### Consigne A
Recopiez fidèlement le passage de l'entretien avec Florian Höhr qui va de "Entretien avec Florian" jusqu'à "a-t-il commencé ?" inclus.
### Consigne B
D'après l'entretien avec Florian Höhr, en quelle année l'association Nippon Connection a-t-elle été fondée ?
### Consigne C
Rédigez la suite de l'entretien avec Florian Höhr sur le festival Nippon Connection à partir de sa dernière phrase.

### Article

Entretien avec Florian Höhr du festival Nippon Connection
Dans le cadre d’un travail de recherche sur les festivals spécialisés de cinéma japonais1, nous nous sommes entretenues avec Florian Höhr, programmateur au festival de cinéma japonais contemporain Nippon Connection à Francfort. Ce dernier revient sur la genèse du festival, son fonctionnement, ses particularités et ses ambitions. Un échange indispensable pour tous celles et ceux qui s’intéressent aux coulisses des festivals de films japonais !

Journal du Japon : Bonjour et merci de nous accorder cet entretien. Pour débuter, pouvez-vous nous expliquer comment le festival Nippon Connection a-t-il commencé ?
Florian Höhr : Nippon Connection a été organisé pour la première fois en 2000 en tant qu’événement unique. Mais en raison de son succès, les créateur.rice.s du festival ont décidé de continuer. L’association a été fondée en 2001, pendant une pause, à une époque où Marion Klomfass (cofondatrice et actuelle directrice du festival) terminait ses études. Depuis 2002, le festival a lieu chaque année.
Pourriez-vous nous dire plus sur les origines étudiantes du festival ? Il me semble que vous y avez également participé en tant qu’étudiant en 2013 ?

### Enregistrements fournis

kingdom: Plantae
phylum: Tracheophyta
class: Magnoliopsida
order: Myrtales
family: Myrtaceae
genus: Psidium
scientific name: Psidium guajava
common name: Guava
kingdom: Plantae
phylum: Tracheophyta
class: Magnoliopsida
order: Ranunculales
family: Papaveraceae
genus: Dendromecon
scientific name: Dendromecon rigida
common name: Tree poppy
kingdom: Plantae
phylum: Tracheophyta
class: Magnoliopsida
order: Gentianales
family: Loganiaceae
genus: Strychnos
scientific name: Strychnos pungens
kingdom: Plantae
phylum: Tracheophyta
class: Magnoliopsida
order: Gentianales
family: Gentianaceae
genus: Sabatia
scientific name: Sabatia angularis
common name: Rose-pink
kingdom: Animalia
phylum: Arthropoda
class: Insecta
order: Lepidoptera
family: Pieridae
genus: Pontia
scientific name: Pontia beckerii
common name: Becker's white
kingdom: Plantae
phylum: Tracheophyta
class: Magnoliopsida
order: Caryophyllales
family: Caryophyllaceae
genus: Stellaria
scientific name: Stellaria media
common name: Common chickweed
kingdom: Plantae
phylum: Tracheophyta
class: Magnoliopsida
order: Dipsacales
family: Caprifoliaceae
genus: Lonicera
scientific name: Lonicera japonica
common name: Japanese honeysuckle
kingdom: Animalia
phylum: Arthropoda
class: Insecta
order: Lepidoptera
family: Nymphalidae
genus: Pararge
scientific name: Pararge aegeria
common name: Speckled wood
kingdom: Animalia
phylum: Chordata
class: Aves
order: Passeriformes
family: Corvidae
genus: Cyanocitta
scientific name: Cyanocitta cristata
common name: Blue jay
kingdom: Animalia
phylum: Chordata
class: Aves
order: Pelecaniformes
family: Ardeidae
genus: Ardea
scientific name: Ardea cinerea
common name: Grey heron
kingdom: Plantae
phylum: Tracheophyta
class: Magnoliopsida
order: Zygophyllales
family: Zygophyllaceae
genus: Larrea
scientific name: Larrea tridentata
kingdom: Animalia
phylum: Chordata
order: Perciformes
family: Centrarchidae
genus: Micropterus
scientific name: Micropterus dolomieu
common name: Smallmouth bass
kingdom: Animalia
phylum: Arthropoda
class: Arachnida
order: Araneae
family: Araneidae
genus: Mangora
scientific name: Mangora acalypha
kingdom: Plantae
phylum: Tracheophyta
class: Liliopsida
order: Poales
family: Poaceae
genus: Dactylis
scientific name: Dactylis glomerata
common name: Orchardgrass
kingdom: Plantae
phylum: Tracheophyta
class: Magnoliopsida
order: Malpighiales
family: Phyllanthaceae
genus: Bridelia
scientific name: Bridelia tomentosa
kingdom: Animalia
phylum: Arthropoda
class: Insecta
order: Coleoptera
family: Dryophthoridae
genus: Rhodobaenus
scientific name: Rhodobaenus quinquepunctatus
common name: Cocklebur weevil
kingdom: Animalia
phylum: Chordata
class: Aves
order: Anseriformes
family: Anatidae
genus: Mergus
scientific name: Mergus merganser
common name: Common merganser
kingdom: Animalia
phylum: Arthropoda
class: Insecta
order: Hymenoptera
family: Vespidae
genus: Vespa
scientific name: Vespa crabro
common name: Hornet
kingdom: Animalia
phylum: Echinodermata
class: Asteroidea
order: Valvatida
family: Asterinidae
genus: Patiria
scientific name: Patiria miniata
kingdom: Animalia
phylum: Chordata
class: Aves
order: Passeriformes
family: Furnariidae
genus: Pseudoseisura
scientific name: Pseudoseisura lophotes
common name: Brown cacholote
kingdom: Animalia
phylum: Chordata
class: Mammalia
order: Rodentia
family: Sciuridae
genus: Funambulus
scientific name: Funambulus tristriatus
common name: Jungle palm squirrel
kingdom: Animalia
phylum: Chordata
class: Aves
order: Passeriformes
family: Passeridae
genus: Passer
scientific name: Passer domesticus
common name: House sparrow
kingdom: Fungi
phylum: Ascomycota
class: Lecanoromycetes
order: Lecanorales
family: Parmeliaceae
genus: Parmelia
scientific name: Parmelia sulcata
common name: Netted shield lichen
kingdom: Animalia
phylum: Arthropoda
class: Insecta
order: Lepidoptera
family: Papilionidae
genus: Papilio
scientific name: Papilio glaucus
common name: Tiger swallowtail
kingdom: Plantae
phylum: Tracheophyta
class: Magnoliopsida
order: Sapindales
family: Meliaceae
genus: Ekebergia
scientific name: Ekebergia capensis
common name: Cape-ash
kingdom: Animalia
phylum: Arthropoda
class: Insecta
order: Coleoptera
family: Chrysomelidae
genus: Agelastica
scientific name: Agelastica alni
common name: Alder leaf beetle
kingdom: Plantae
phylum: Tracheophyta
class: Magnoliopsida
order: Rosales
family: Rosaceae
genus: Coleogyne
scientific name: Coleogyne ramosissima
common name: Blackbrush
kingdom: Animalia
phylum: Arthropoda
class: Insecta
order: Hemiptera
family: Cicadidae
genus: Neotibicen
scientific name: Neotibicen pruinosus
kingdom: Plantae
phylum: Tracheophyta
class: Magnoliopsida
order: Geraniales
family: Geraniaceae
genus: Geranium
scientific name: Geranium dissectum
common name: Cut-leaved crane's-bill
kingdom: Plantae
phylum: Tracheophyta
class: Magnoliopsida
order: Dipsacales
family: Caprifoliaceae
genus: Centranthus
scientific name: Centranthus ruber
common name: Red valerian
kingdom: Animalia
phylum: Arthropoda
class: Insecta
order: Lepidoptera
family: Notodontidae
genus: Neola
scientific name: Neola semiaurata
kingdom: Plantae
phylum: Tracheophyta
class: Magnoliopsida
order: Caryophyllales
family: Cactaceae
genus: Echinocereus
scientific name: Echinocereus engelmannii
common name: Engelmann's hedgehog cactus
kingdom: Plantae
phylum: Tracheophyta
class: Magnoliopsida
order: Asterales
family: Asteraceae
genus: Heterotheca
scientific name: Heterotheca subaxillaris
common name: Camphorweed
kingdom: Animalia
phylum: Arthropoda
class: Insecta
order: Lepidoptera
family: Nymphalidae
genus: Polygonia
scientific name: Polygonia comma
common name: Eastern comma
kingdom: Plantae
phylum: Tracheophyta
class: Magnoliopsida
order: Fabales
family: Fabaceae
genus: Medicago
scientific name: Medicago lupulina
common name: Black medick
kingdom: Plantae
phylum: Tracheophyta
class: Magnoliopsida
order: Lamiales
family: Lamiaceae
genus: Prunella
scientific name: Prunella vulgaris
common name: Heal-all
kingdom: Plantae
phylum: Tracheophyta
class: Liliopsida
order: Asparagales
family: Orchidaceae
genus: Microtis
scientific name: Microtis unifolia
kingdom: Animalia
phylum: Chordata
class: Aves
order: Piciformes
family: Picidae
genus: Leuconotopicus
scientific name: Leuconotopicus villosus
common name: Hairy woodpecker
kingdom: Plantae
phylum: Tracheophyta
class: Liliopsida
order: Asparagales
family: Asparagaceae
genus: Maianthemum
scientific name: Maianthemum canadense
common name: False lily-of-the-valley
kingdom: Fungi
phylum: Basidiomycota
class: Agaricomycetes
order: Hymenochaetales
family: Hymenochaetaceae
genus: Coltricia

### Réponse attendue A
Entretien avec Florian Höhr du festival Nippon Connection
Dans le cadre d’un travail de recherche sur les festivals spécialisés de cinéma japonais1, nous nous sommes entretenues avec Florian Höhr, programmateur au festival de cinéma japonais contemporain Nippon Connection à Francfort. Ce dernier revient sur la genèse du festival, son fonctionnement, ses particularités et ses ambitions. Un échange indispensable pour tous celles et ceux qui s’intéressent aux coulisses des festivals de films japonais !

Journal du Japon : Bonjour et merci de nous accorder cet entretien. Pour débuter, pouvez-vous nous expliquer comment le festival Nippon Connection a-t-il commencé ?

### Réponse attendue B
L'association a été fondée en 2001.

### Réponse attendue C
Les fondateur.ices du festival étaient tou.te.s étudiant.es. À l’époque, Marion travaillait déjà dans un autre festival de cinéma, l’ExGround Film Festival à Wiesbaden. Là-bas, elle a créé et programmé une section dédiée au cinéma asiatique, ce qui l’a inspirée à organiser un festival sur le cinéma japonais
Le festival se déroulait sur le campus de l’Université de Francfort jusqu’en 2012, et de nombreux.ses étudiant.es en études cinématographiques ou en études japonaises rejoignaient l’équipe. Certain.es d’entre elles.eux n’étaient pas forcément intéressé.es par le cinéma en lui-même, mais plutôt par la culture japonaise. En ce sens, Nippon Connection n’est pas uniquement un festival de cinéma, c’est aussi un festival de culture japonaise. À l’inverse, ces étudiant.es ont commencé à s’intéresser au cinéma, et cell.eux qui étudiaient le cinéma ont commencé à se passionner pour le Japon.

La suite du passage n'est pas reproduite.